I’m thinking of our Word of the Week, season, because we’re about to enter one, here in New Hampshire. That is, spring is somewhere around the corner. No blooms are on the trees yet, and we did get some freezing rain yesterday and snow flurries today, but the crocuses are coming up, the first of flowers in the spring, and the grass is greener than it’s been in quite a while. Of course, our friends in Tasmania and the Argentinian pampas are shifting into another season now too, except that for them it’s the autumn; and in a lot of places there’s only the dry season and the rainy season, or really no seasons at all. But I have always liked the seasons, as each one seems to present you with a different world, and before the industrial revolution, you really needed to know your way around the seasons: you had to know, and I guess a lot of people still have to know, when to go out fishing on the sea, when to cut timber, when to prune trees, when to shear the sheep; and one of our neighbors here knows when to tap the sugar maples for that thin liquid sap that you can make into syrup with a flavor like nothing else in this world.
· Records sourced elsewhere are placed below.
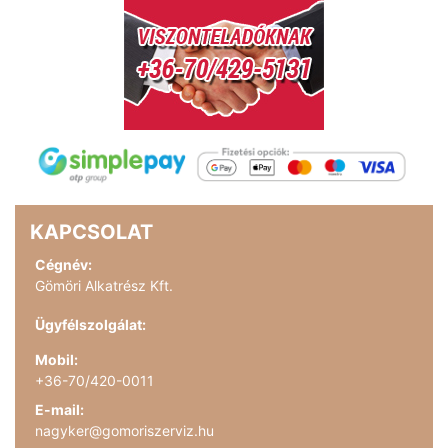
KAPCSOLAT
Cégnév:
Gömöri Alkatrész Kft.
Ügyfélszolgálat:
Mobil:
+36-70/420-0011
E-mail:
nagyker@gomoriszerviz.hu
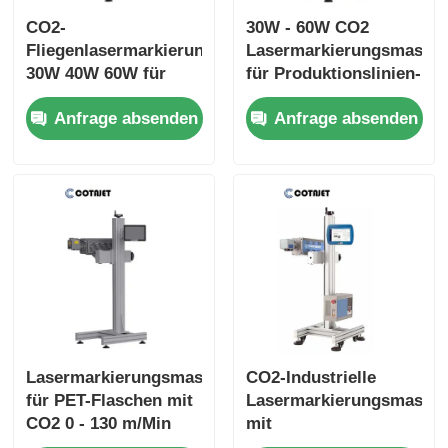
CO2-
30W - 60W CO2
Fliegenlasermarkierungsmaschine
Lasermarkierungsmaschi
30W 40W 60W für
für Produktionslinien-
Elektronik /
Flaschencodierer
Anfrage absenden
Anfrage absenden
Pharmazeutika
Lasermarkierungsmaschine
CO2-Industrielle
für PET-Flaschen mit
Lasermarkierungsmaschi
CO2 0 - 130 m/Min
mit
mit Lasercoder
Datumskennzeichnung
But the main seasonal thing you have to know is when to sow the seed, and that depends on where you are, what kind of soil you have, and what seed you are planting. In the United States, you sow winter wheat in the early fall, and it goes dormant during the cold months. Sweet corn doesn’t do that; so you have to sow it in the late spring, after the threat of frost is past. In ancient Egypt, the main way to sow seed was to broadcast it — yes, that’s what “broadcast” really means, to fling something abroad at random — in the rich mud left behind after the slow yearly flooding of the Nile River. Flooding in Egypt was generally gentle, predictable, and beneficial; the wider the floodwaters, the richer the harvest would be. In Mesopotamia, though, the Tigris and the Euphrates, mighty rivers, had to be controlled against flooding and for irrigation, which is why they dug drainage ditches and spillways over extents of hundreds of miles. There, you couldn’t rely on what the water was doing — you had to build those water-works and take careful note of the sky, which is why it’s no surprise that the Chaldeans became keen astronomers and mathematicians. Their main crop was barley, I believe, and they were the inventors of beer, which was a lot less of a problem for drinking than was the often stagnant water. They’d have it in a big tub, and you’d sit around it with your friends and drink from the tub through a reed. I know it doesn’t sound appetizing, but they liked it.
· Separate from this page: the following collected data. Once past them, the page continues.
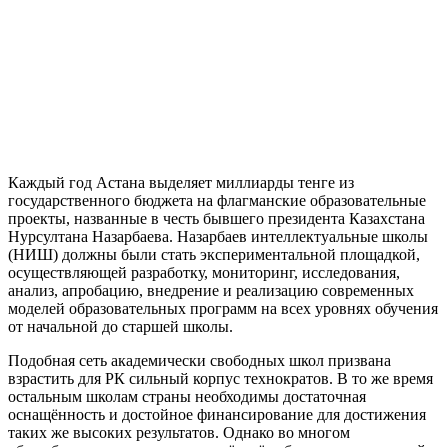
Каждый год Астана выделяет миллиарды тенге из
государственного бюджета на флагманские образовательные
проекты, названные в честь бывшего президента Казахстана
Нурсултана Назарбаева. Назарбаев интеллектуальные школы
(НИШ) должны были стать экспериментальной площадкой,
осуществляющей разработку, мониторинг, исследования,
анализ, апробацию, внедрение и реализацию современных
моделей образовательных программ на всех уровнях обучения
от начальной до старшей школы.
Подобная сеть академически свободных школ призвана
взрастить для РК сильный корпус технократов. В то же время
остальным школам страны необходимы достаточная
оснащённость и достойное финансирование для достижения
таких же высоких результатов. Однако во многом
I said that you had to know the season for sowing the seed, and all those words are in fact closely related. Season comes into English with the Norman French saison, which is a daughter of the Latin noun satio, sowing. If you want to know where the n in the word came from, keep in mind that in Latin’s daughter languages, nouns came not from the nominative singular but from the other cases, which when you put them all together were more common than the nominative singular alone: so saison really comes from sationis or sationi or sationem, and so forth. As for sow and seed, they come from our old stock of Germanic words, and they are cousins of saison, not parents or children. These all come from the ancient Indo-European root se-, which meant in fact to sow: as in German saen, to sow, Old Irish sil, seed, Latin serere, to sow, and Old English saed, seed. You might not think of it that way, but a seminary is literally a seedbed, which is supposed to sprout up in learned men for the Church.
“Well now,” you ask, “what about seasonings? Is that the same word?” And the answer is yes, it is, but we’ve got to think about it a bit. The application comes from what you do to wood — to timber, for building or carving. Something that’s been seasoned has been allowed to rest a while. You want to carve or build with cedar? You let it sit for at least a year, and perhaps for several years if it’s a thick plank; I’m sure that plenty of you know more about this than I do. But there are things you can add to something to help the process along, or, thinking of things from the other direction, to keep away a process you don’t want. Salt is a great preservative, but other seasonings can at least take up part of the role of salt, and they don’t overwhelm the flavor, as a lot of salt must do. Anyhow, spices were, along with silk, pearls, and drugs, a great impetus for world trade in the Middle Ages. Imagine northern European food without cinnamon, cardamom, cloves, nutmeg, pepper, saffron, and ginger!
One more use: Saint Paul says to Timothy that he must preach the word eukairos akairos, which the King James translators rendered happily as “in season, out of season,” as the Greek kairos means time, not as a duration, but as an age, a season, an occasion. Now you’ll see it translated as “when it is convenient and when it is inconvenient,” but that’s too abstract. Kind of without taste, right? Like apple pie without cinnamon, or steak without a little pepper, or gingerbread without ginger — or the last day of March in New Hampshire, without the crocuses coming up.